*Pictures with circuit source files:*
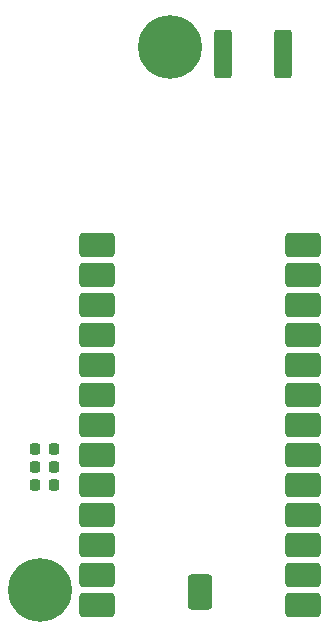
<source format=gbr>
%TF.GenerationSoftware,KiCad,Pcbnew,8.0.5*%
%TF.CreationDate,2024-10-25T02:08:45-07:00*%
%TF.ProjectId,ChungRF,4368756e-6752-4462-9e6b-696361645f70,R3*%
%TF.SameCoordinates,Original*%
%TF.FileFunction,Soldermask,Bot*%
%TF.FilePolarity,Negative*%
%FSLAX46Y46*%
G04 Gerber Fmt 4.6, Leading zero omitted, Abs format (unit mm)*
G04 Created by KiCad (PCBNEW 8.0.5) date 2024-10-25 02:08:45*
%MOMM*%
%LPD*%
G01*
G04 APERTURE LIST*
G04 Aperture macros list*
%AMRoundRect*
0 Rectangle with rounded corners*
0 $1 Rounding radius*
0 $2 $3 $4 $5 $6 $7 $8 $9 X,Y pos of 4 corners*
0 Add a 4 corners polygon primitive as box body*
4,1,4,$2,$3,$4,$5,$6,$7,$8,$9,$2,$3,0*
0 Add four circle primitives for the rounded corners*
1,1,$1+$1,$2,$3*
1,1,$1+$1,$4,$5*
1,1,$1+$1,$6,$7*
1,1,$1+$1,$8,$9*
0 Add four rect primitives between the rounded corners*
20,1,$1+$1,$2,$3,$4,$5,0*
20,1,$1+$1,$4,$5,$6,$7,0*
20,1,$1+$1,$6,$7,$8,$9,0*
20,1,$1+$1,$8,$9,$2,$3,0*%
G04 Aperture macros list end*
%ADD10C,0.800000*%
%ADD11C,5.400000*%
%ADD12RoundRect,0.228000X-0.532000X-1.802000X0.532000X-1.802000X0.532000X1.802000X-0.532000X1.802000X0*%
%ADD13RoundRect,0.225000X-0.225000X-0.250000X0.225000X-0.250000X0.225000X0.250000X-0.225000X0.250000X0*%
%ADD14RoundRect,0.250000X1.250000X-0.750000X1.250000X0.750000X-1.250000X0.750000X-1.250000X-0.750000X0*%
%ADD15RoundRect,0.250000X-0.750000X-1.250000X0.750000X-1.250000X0.750000X1.250000X-0.750000X1.250000X0*%
G04 APERTURE END LIST*
D10*
%TO.C,H1*%
X163524082Y-64650000D03*
X164117191Y-63218109D03*
X164117191Y-66081891D03*
X165549082Y-62625000D03*
D11*
X165549082Y-64650000D03*
D10*
X165549082Y-66675000D03*
X166980973Y-63218109D03*
X166980973Y-66081891D03*
X167574082Y-64650000D03*
%TD*%
%TO.C,H2*%
X152516891Y-110598109D03*
X153110000Y-109166218D03*
X153110000Y-112030000D03*
X154541891Y-108573109D03*
D11*
X154541891Y-110598109D03*
D10*
X154541891Y-112623109D03*
X155973782Y-109166218D03*
X155973782Y-112030000D03*
X156566891Y-110598109D03*
%TD*%
D12*
%TO.C,J2*%
X170024984Y-65250000D03*
X175104984Y-65250000D03*
%TD*%
D13*
%TO.C,C3*%
X154175000Y-98691410D03*
X155725000Y-98691410D03*
%TD*%
%TO.C,C2*%
X154175000Y-100181410D03*
X155725000Y-100181410D03*
%TD*%
%TO.C,C1*%
X154175000Y-101691410D03*
X155725000Y-101691410D03*
%TD*%
D14*
%TO.C,U1*%
X159350000Y-111890000D03*
X159350000Y-109350000D03*
X159350000Y-106810000D03*
X159350000Y-104270000D03*
X159350000Y-101730000D03*
X159350000Y-99190000D03*
X159350000Y-96650000D03*
X159350000Y-94110000D03*
X159350000Y-91570000D03*
X159350000Y-89030000D03*
X159350000Y-86490000D03*
X159350000Y-83950000D03*
X159350000Y-81410000D03*
X176850000Y-81410000D03*
X176850000Y-83950000D03*
X176850000Y-86490000D03*
X176850000Y-89030000D03*
X176850000Y-91570000D03*
X176850000Y-94110000D03*
X176850000Y-96650000D03*
X176850000Y-99190000D03*
X176850000Y-101730000D03*
X176850000Y-104270000D03*
X176850000Y-106810000D03*
X176850000Y-109350000D03*
X176850000Y-111890000D03*
D15*
X168100000Y-110790000D03*
%TD*%
M02*

</source>
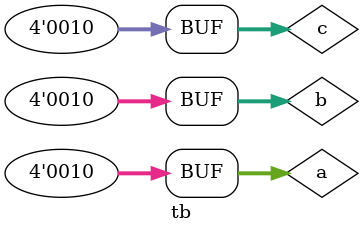
<source format=v>
module tb();

  reg [3:0] a;
  reg [3:0] b;
  reg [3:0] c;

  initial begin
    a = 1;
    b = 2;
    c = 0;
    a <= b;
    c <= a + 1;
  

    $display("a = ", a," b = ", b, " c = ", c);

  end
endmodule
</source>
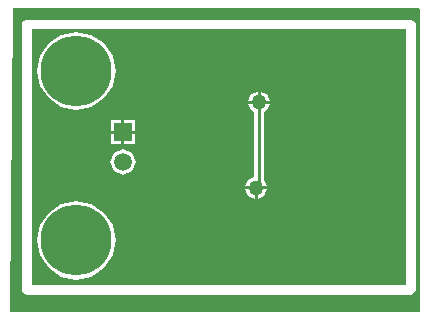
<source format=gbl>
%FSLAX23Y23*%
%MOIN*%
G70*
G01*
G75*
G04 Layer_Physical_Order=2*
G04 Layer_Color=16711680*
%ADD10R,0.118X0.059*%
%ADD11R,0.118X0.039*%
%ADD12R,0.059X0.059*%
%ADD13R,0.031X0.035*%
%ADD14C,0.010*%
%ADD15R,0.059X0.059*%
%ADD16C,0.059*%
%ADD17C,0.050*%
%ADD18C,0.039*%
%ADD19C,0.236*%
G36*
X1310Y935D02*
X1310Y935D01*
Y-75D01*
X-50D01*
X-50Y-75D01*
X-55Y-73D01*
X-45Y940D01*
X1308D01*
X1310Y935D01*
D02*
G37*
%LPC*%
G36*
X1280Y901D02*
X0D01*
X-11Y896D01*
X-16Y885D01*
X-15Y882D01*
X-16Y880D01*
Y0D01*
X-11Y-11D01*
X0Y-16D01*
X1280D01*
X1291Y-11D01*
X1296Y0D01*
X1296Y-0D01*
X1296Y0D01*
Y885D01*
X1291Y896D01*
X1280Y901D01*
D02*
G37*
%LPD*%
G36*
X1264Y16D02*
X16D01*
Y869D01*
X1264D01*
Y16D01*
D02*
G37*
%LPC*%
G36*
X801Y335D02*
X770D01*
Y304D01*
X792Y313D01*
X801Y335D01*
D02*
G37*
G36*
X811Y620D02*
X739D01*
X748Y598D01*
X759Y594D01*
Y375D01*
X738Y367D01*
X729Y345D01*
X801D01*
X792Y367D01*
X791Y367D01*
Y594D01*
X802Y598D01*
X811Y620D01*
D02*
G37*
G36*
X165Y296D02*
X115Y286D01*
X73Y257D01*
X44Y215D01*
X34Y165D01*
X44Y115D01*
X73Y73D01*
X115Y44D01*
X165Y34D01*
X215Y44D01*
X257Y73D01*
X286Y115D01*
X296Y165D01*
X286Y215D01*
X257Y257D01*
X215Y286D01*
X165Y296D01*
D02*
G37*
G36*
X760Y335D02*
X729D01*
X738Y313D01*
X760Y304D01*
Y335D01*
D02*
G37*
G36*
X320Y468D02*
X290Y455D01*
X277Y425D01*
X290Y395D01*
X320Y382D01*
X350Y395D01*
X363Y425D01*
X350Y455D01*
X320Y468D01*
D02*
G37*
G36*
X165Y861D02*
X115Y851D01*
X73Y822D01*
X44Y780D01*
X34Y730D01*
X44Y680D01*
X73Y638D01*
X115Y609D01*
X165Y599D01*
X215Y609D01*
X257Y638D01*
X286Y680D01*
X296Y730D01*
X286Y780D01*
X257Y822D01*
X215Y851D01*
X165Y861D01*
D02*
G37*
G36*
X770Y661D02*
X748Y652D01*
X739Y630D01*
X770D01*
Y661D01*
D02*
G37*
G36*
X780D02*
Y630D01*
X811D01*
X802Y652D01*
X780Y661D01*
D02*
G37*
G36*
X360Y565D02*
X325D01*
Y530D01*
X360D01*
Y565D01*
D02*
G37*
G36*
X315Y520D02*
X280D01*
Y485D01*
X315D01*
Y520D01*
D02*
G37*
G36*
X360D02*
X325D01*
Y485D01*
X360D01*
Y520D01*
D02*
G37*
G36*
X315Y565D02*
X280D01*
Y530D01*
X315D01*
Y565D01*
D02*
G37*
%LPD*%
D14*
X765Y340D02*
X775Y350D01*
Y625D01*
D15*
X320Y525D02*
D03*
D16*
Y425D02*
D03*
D17*
X775Y625D02*
D03*
X765Y340D02*
D03*
D18*
X102Y793D02*
D03*
X228D02*
D03*
X165Y819D02*
D03*
X76Y730D02*
D03*
X102Y667D02*
D03*
X165Y641D02*
D03*
X228Y667D02*
D03*
X254Y730D02*
D03*
Y165D02*
D03*
X228Y102D02*
D03*
X165Y76D02*
D03*
X102Y102D02*
D03*
X76Y165D02*
D03*
X165Y254D02*
D03*
X228Y228D02*
D03*
X102D02*
D03*
D19*
X165Y730D02*
D03*
Y165D02*
D03*
M02*

</source>
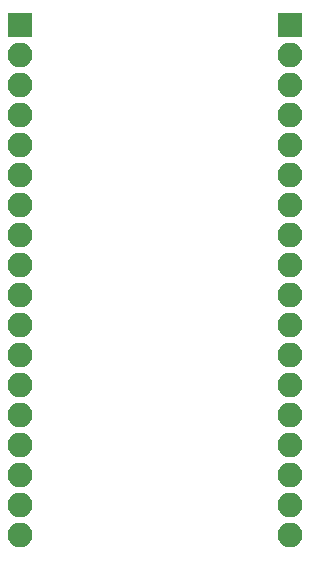
<source format=gbs>
G04 #@! TF.FileFunction,Soldermask,Bot*
%FSLAX46Y46*%
G04 Gerber Fmt 4.6, Leading zero omitted, Abs format (unit mm)*
G04 Created by KiCad (PCBNEW 4.0.7-e2-6376~60~ubuntu17.10.1) date Sun Mar  4 19:18:17 2018*
%MOMM*%
%LPD*%
G01*
G04 APERTURE LIST*
%ADD10C,0.100000*%
%ADD11R,2.100000X2.100000*%
%ADD12O,2.100000X2.100000*%
G04 APERTURE END LIST*
D10*
D11*
X137160000Y-86360000D03*
D12*
X137160000Y-88900000D03*
X137160000Y-91440000D03*
X137160000Y-93980000D03*
X137160000Y-96520000D03*
X137160000Y-99060000D03*
X137160000Y-101600000D03*
X137160000Y-104140000D03*
X137160000Y-106680000D03*
X137160000Y-109220000D03*
X137160000Y-111760000D03*
X137160000Y-114300000D03*
X137160000Y-116840000D03*
X137160000Y-119380000D03*
X137160000Y-121920000D03*
X137160000Y-124460000D03*
X137160000Y-127000000D03*
X137160000Y-129540000D03*
D11*
X160020000Y-86360000D03*
D12*
X160020000Y-88900000D03*
X160020000Y-91440000D03*
X160020000Y-93980000D03*
X160020000Y-96520000D03*
X160020000Y-99060000D03*
X160020000Y-101600000D03*
X160020000Y-104140000D03*
X160020000Y-106680000D03*
X160020000Y-109220000D03*
X160020000Y-111760000D03*
X160020000Y-114300000D03*
X160020000Y-116840000D03*
X160020000Y-119380000D03*
X160020000Y-121920000D03*
X160020000Y-124460000D03*
X160020000Y-127000000D03*
X160020000Y-129540000D03*
M02*

</source>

*WORK ORDER:*
From the entries, report every line in which the string "macros" occurs.

*WRITTEN SOLUTION:*
G04 Aperture macros list*
G04 Aperture macros list end*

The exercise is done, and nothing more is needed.